Antitrust Risks for Social Initiatives

In addition to environmental initiatives, the antitrust agencies may also focus on Diversity, Equity, and Inclusion (“DEI”) initiatives. During the first Trump Administration, the DOJ sued the National Association for College Admission Counseling (“NACAC”), alleging that certain NACAC rules unlawfully restrained competition for early admission and transfer students by denying them access to financial incentives available to other types of students. The rules were purportedly intended to avoid disadvantaging low-­income and first-generation applicants who may not have had the resources or guidance to navigate the complex early decision or transfer process.

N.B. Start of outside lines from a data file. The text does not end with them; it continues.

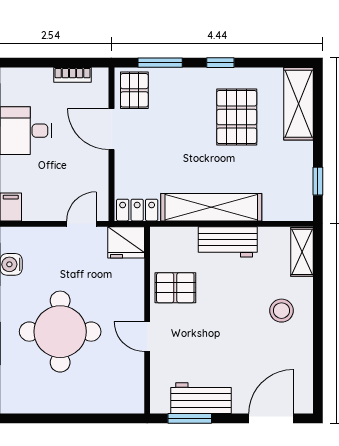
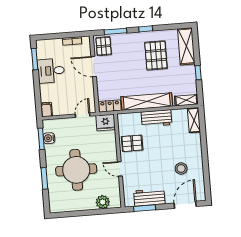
window: (318, 181) -> (198, 73), moved
shelving: (290, 211) -> (186, 100), added
stool: (281, 311) -> (181, 169), moved
plant: (108, 400) -> (103, 202), added

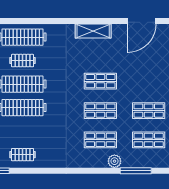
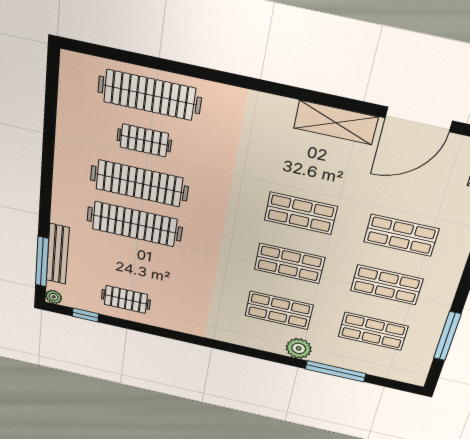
shelving: (93, 31) -> (336, 123), moved
shop shelf: (149, 81) -> (401, 235), added

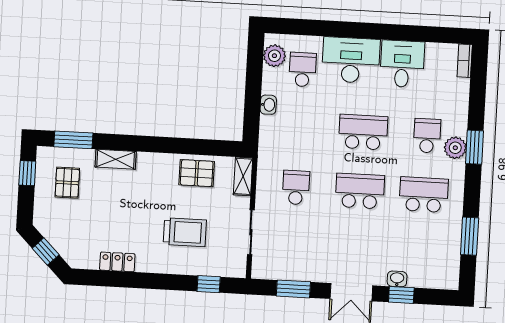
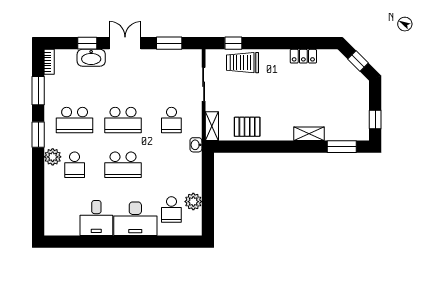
plant: (274, 56) -> (193, 202), moved
bookcase: (465, 61) -> (49, 62), moved
washbasin: (268, 105) -> (196, 145), moved
window: (474, 147) -> (38, 135), moved
pallet: (67, 183) -> (345, 114), removed
trolley: (185, 232) -> (242, 63), moved
washbasin: (397, 279) -> (91, 58), width x1.91, depth x1.45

The NACAC agreed to revoke the allegedly anticompetitive rules in its membership code as part of a settlement.

Under the Biden administration, the FTC and the DOJ both aggressively pursued conduct they viewed as restricting competition in labor markets. In January 2025, shortly before the change in administration, the FTC and the DOJ issued the Antitrust Guidelines for Business Activities Affecting Workers (“Worker Guidelines”), replacing previous guidance from the Obama administration. The Worker Guidelines identify several categories of business practices involving labor markets that may violate the antitrust laws.

Upon his return to Office, President Trump signed on January 21, 2025, an executive order titled “Ending Illegal Discrimination and Restoring Merit-Based Opportunity.” The executive order directs the U.S. Attorney General to submit a report within 120 days providing “appropriate measures to encourage the private sector to end illegal discrimination and preferences, including DEI.” The report must include a “strategic enforcement plan,” with each agency identifying “up to nine potential civil compliance investigations of publicly traded corporations, large non-profit corporations or associations, foundations with assets of 500 million dollars or more, State and local bar and medical associations, and institutions of higher education with endowments over 1 billion dollars.” Targets of the EO may be subject to investigations and enforcement actions.

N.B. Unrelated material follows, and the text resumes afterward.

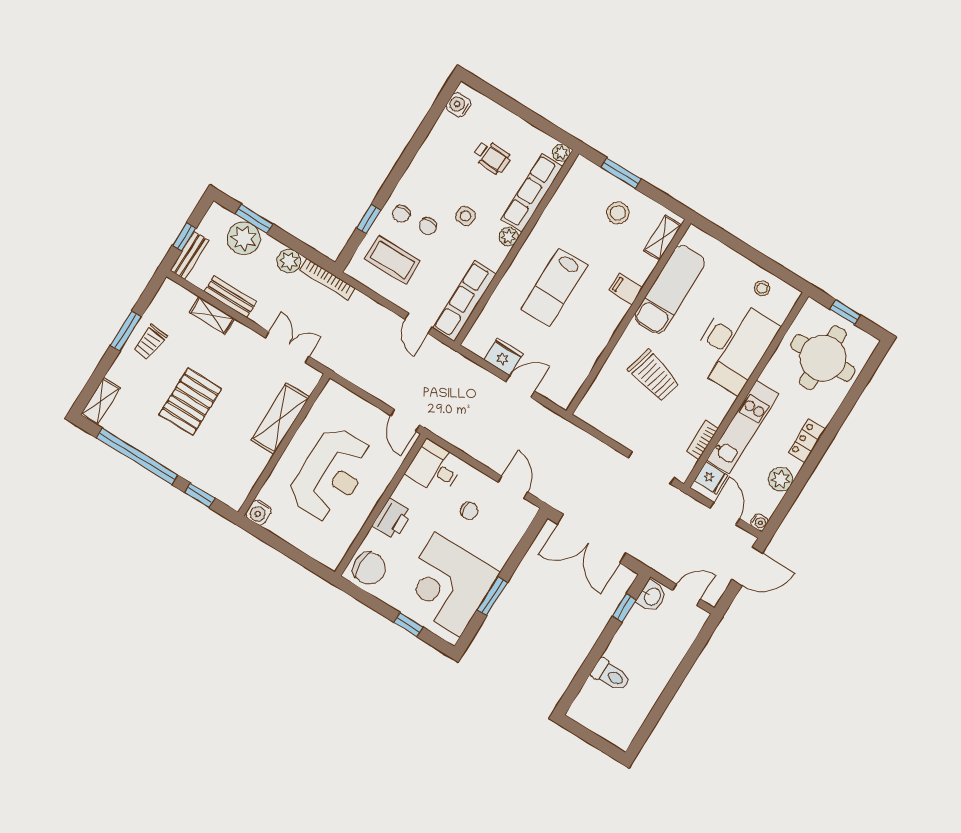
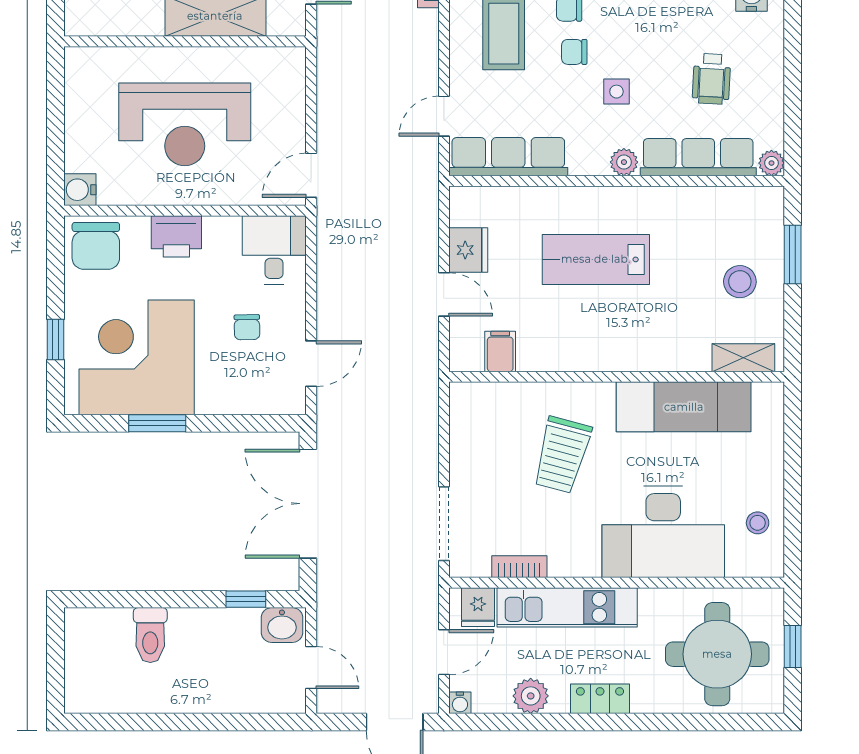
filing cabinet: (626, 289) -> (500, 351), moved
water cooler: (259, 512) -> (80, 190), moved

Because industry DEI initiatives can affect employment decisions, the FTC and the DOJ may scrutinize DEI practices as potential labor-market antitrust violations. FTC Chair Andrew N. Ferguson already has made investigating and prosecuting alleged collusion in DEI one of his top policy priorities. Under his direction, the FTC launched a labor task force aimed at pursuing deceptive, unfair, and anticompetitive labor practices, including “collusive or unlawful coordination on DEI metrics.”

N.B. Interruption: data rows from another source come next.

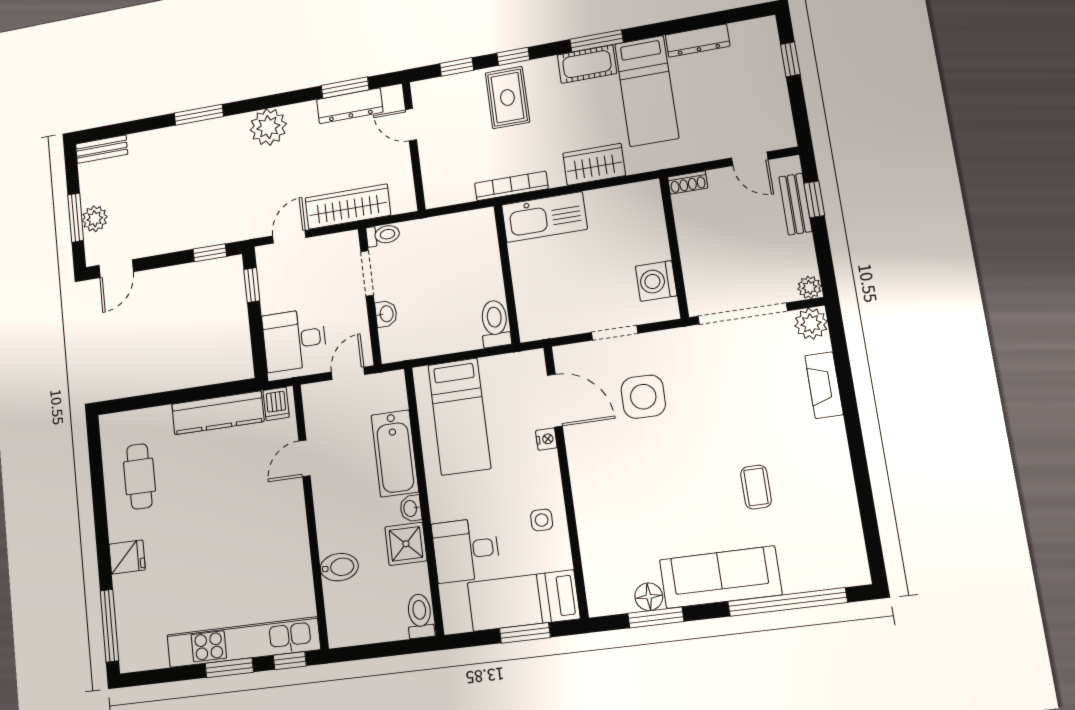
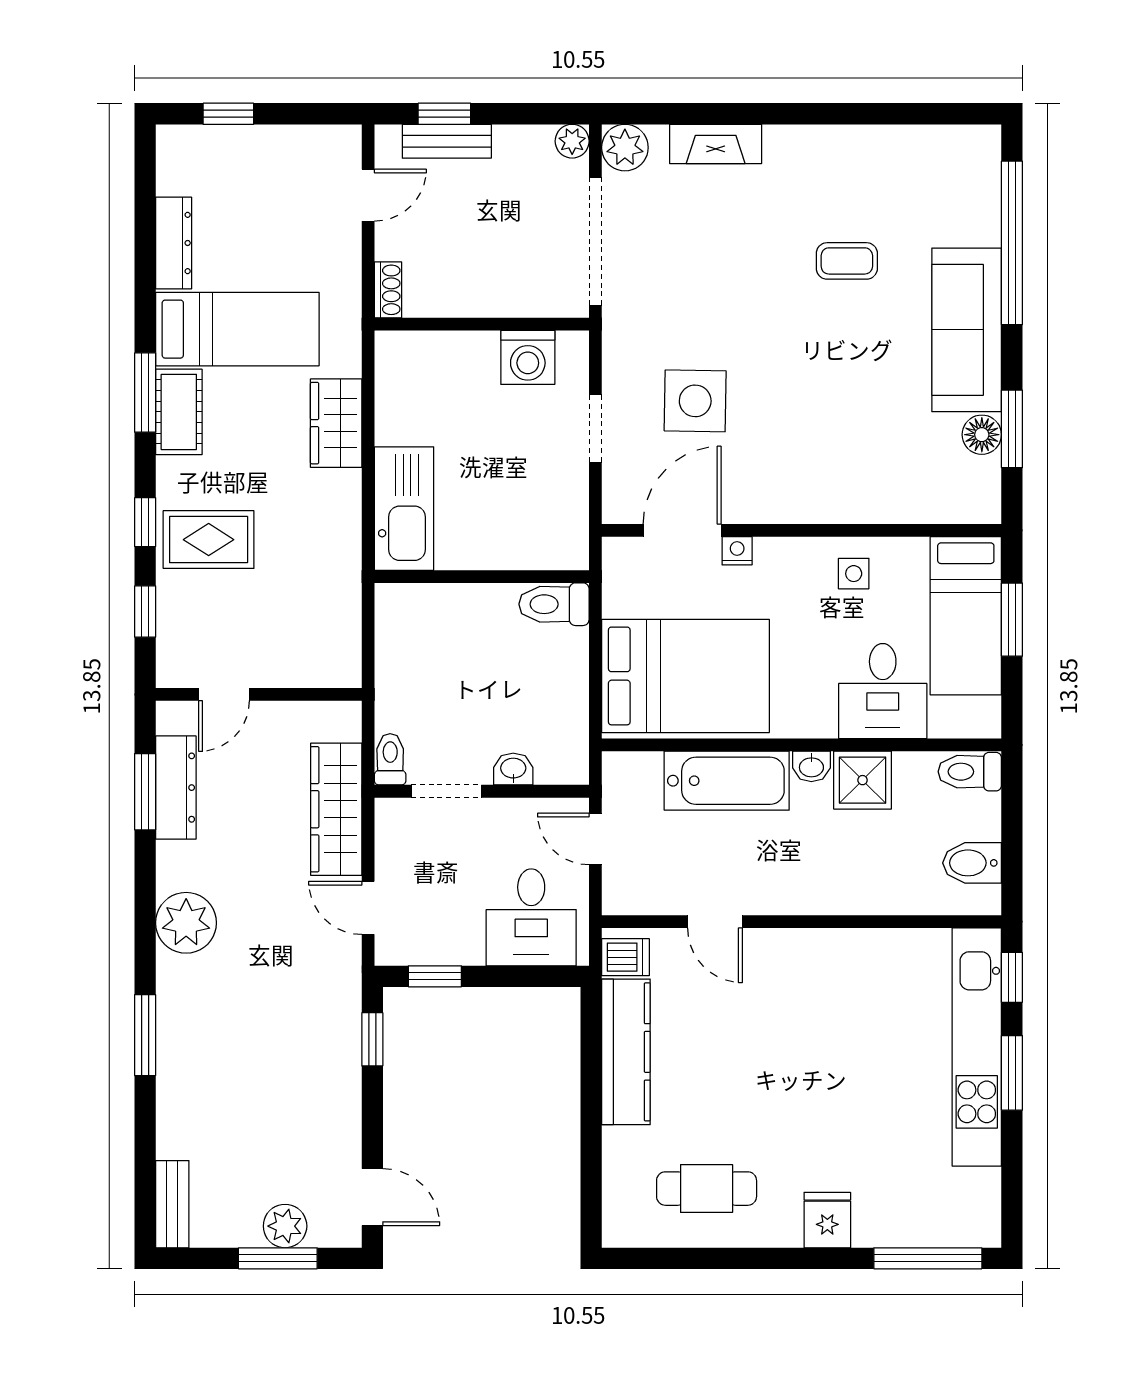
bookcase: (511, 186) -> (348, 552), removed
bed: (459, 417) -> (685, 676), width x1.50
bidet: (339, 567) -> (972, 863), moved, turned -90

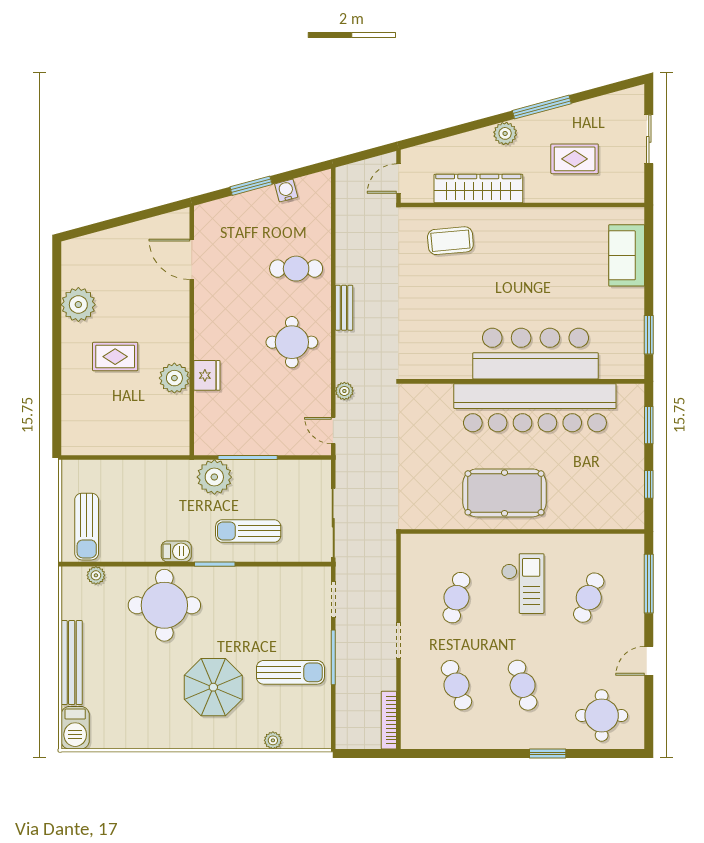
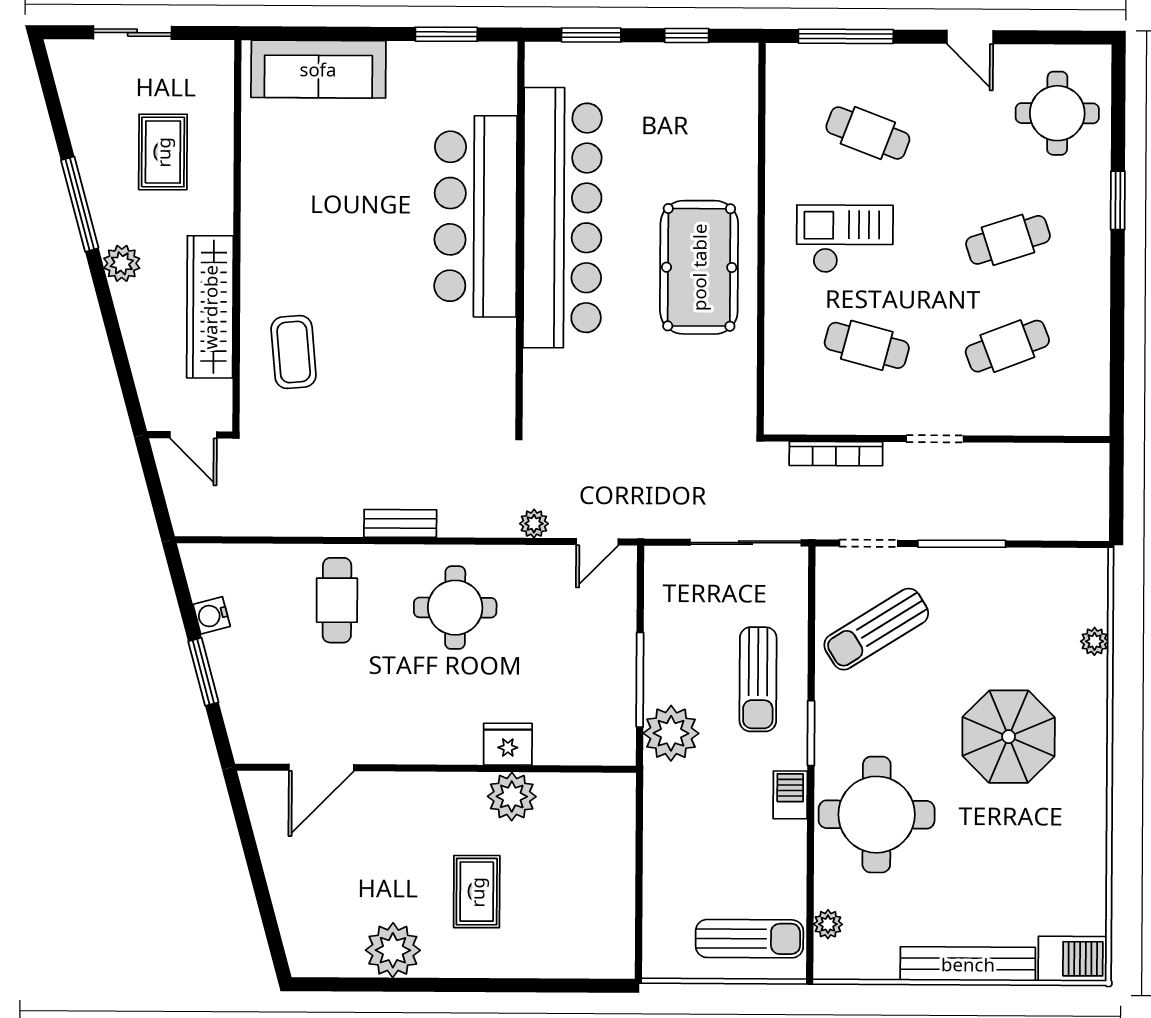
sofa: (627, 255) -> (318, 69), width x1.36
sun lounger: (290, 672) -> (876, 629), moved, turned -122
bookcase: (389, 720) -> (836, 454), moved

In addition, the FTC and the DOJ may use antitrust to combat efforts to moderate content on the internet. Republican members of Congress have previously complained that such efforts constrain free-speech rights. In her Senate confirmation hearing, DOJ Assistant Attorney General Gail Slater discussed an advertising industry group, the Global Alliance for Responsible Media, and stated that a “certain amount of collusion [not to advertise on certain websites] went on via this trade association and I think that pattern of conduct is quite troubling.” Likewise, the FTC announced on February 20, 2025, the launch of “a public inquiry to better understand how technology platforms deny or degrade users’ access to services based on the content of their speech or affiliations.” According to FTC Chair Andrew N. ­Ferguson, “[t]his inquiry will help the FTC better understand how these firms may have violated the law by silencing and intimidating Americans for speaking their minds.” These statements from DOJ and FTC leadership may be a prelude to antitrust investigations.

Conclusion

ESG initiatives often are associated with beneficial goals, but they are not immune from antitrust risk. The enforcement priorities of the Trump administration, as well as certain State AGs and congressional committees, include aggressively investigating environmental and social initiatives. Therefore, companies should evaluate industry standards, initiatives, or collaborations for antitrust risk and prepare for government scrutiny.